Chiara Ferragni e il compagno Fedez (al secolo Federico Fernando Lucia) sono la quintessenza dell’influencer. Che cosa fa l’influencer? Il suo scopo è quello di modificare gli atteggiamenti e soprattutto devono (come dice il nome) influenzare i gusti o le idee dei fruitori di certi beni, servizi o anche quali luoghi da visitare. L’influencer non ha di per sé un ruolo negativo; a volte può invogliare a frequentare dei musei di fama internazionale come gli Uffizi. Le opinioni espresse online riescono a convincere fino a vendere (Feltri 2022: 3).


Tuttavia, è bene riflettere sulla funzione dell’influencer, un servizio del paradigma economico neoliberale. Non si parlerà mai del piccolo museo di provincia, ma soltanto dei grandi musei e delle grandi mostre, spesso in mani a enti culturali privati con alle spalle importanti finanziamenti e finanziatori. L’arte, nell’epoca di Internet, ha perduto la sua aurea per diventare mercato. Le manifestazioni artistiche sono diventate biopolitiche, che hanno un’influenza significativa sulla vita. Quello che propongo è un abbozzo (semiserio) di una filosofia dell’influencer, la quintessenza del neoliberismo.

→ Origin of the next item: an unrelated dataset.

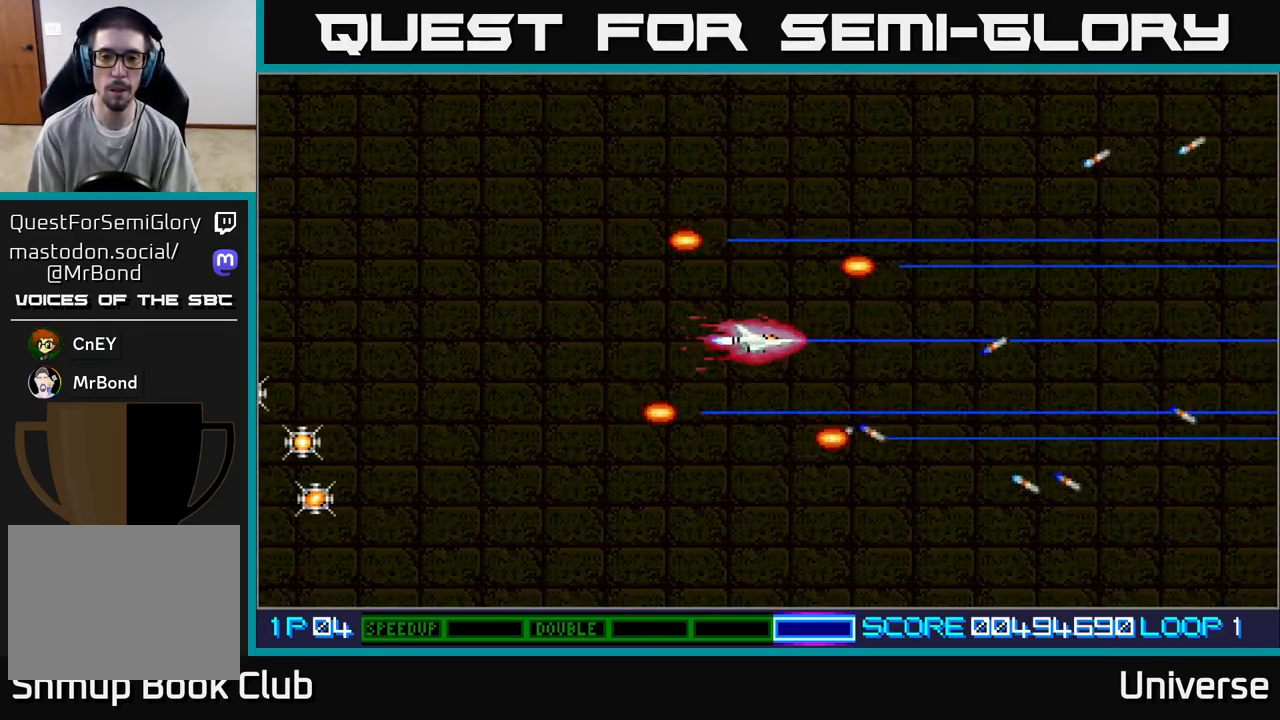
{"buttons": ["A"], "left_stick": "center", "events": [[17, "A", "up"], [417, "A", "down"]]}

L’influencer e Walter Benjamin


Qualsiasi riflessione sull’opera d’arte non può prescindere dal celebre saggio di Walter Benjamin L’opera d’arte nell’età della riproduzione tecnica (1936). Benjamin descrive il passaggio dalla fase aurorale dell’opera d’arte, quella fase in cui essa è unica e a cui il pubblico non ha accesso, fino all’arte nell’epoca contemporanea, quella dello shock, in cui tutti possono usufruire dell’opera, privandola quasi del suo significato. Benjamin descrive la reificazione dell’arte sostenendo che “il pubblico è un esaminatore, ma un esaminatore distratto” (Benjamin 2014: 46). Non esiste più un rapporto privato e personale con l’arte; essa è oggetto di mercato e vendita. O di (tele)promozione. L’influencer è l’esaminatore distratto di Benjamin. Non c’è un vero interesse per l’arte in sé, in quanto essa è soltanto uno dei tanti modi con cui pubblicizzare i propri beni o invogliare all’acquisto di determinati capi d’abbigliamento oppure oggetti. Amaramente e con una certa prescienza è il filosofo stesso a descrivere la tendenza in atto. L’arte è un “feticcio della merce” (Benjamin 1995: 151). È il mercato che determina cosa è arte e quindi cosa l’influencer deve mostrare da esaminatore distratto e indifferente.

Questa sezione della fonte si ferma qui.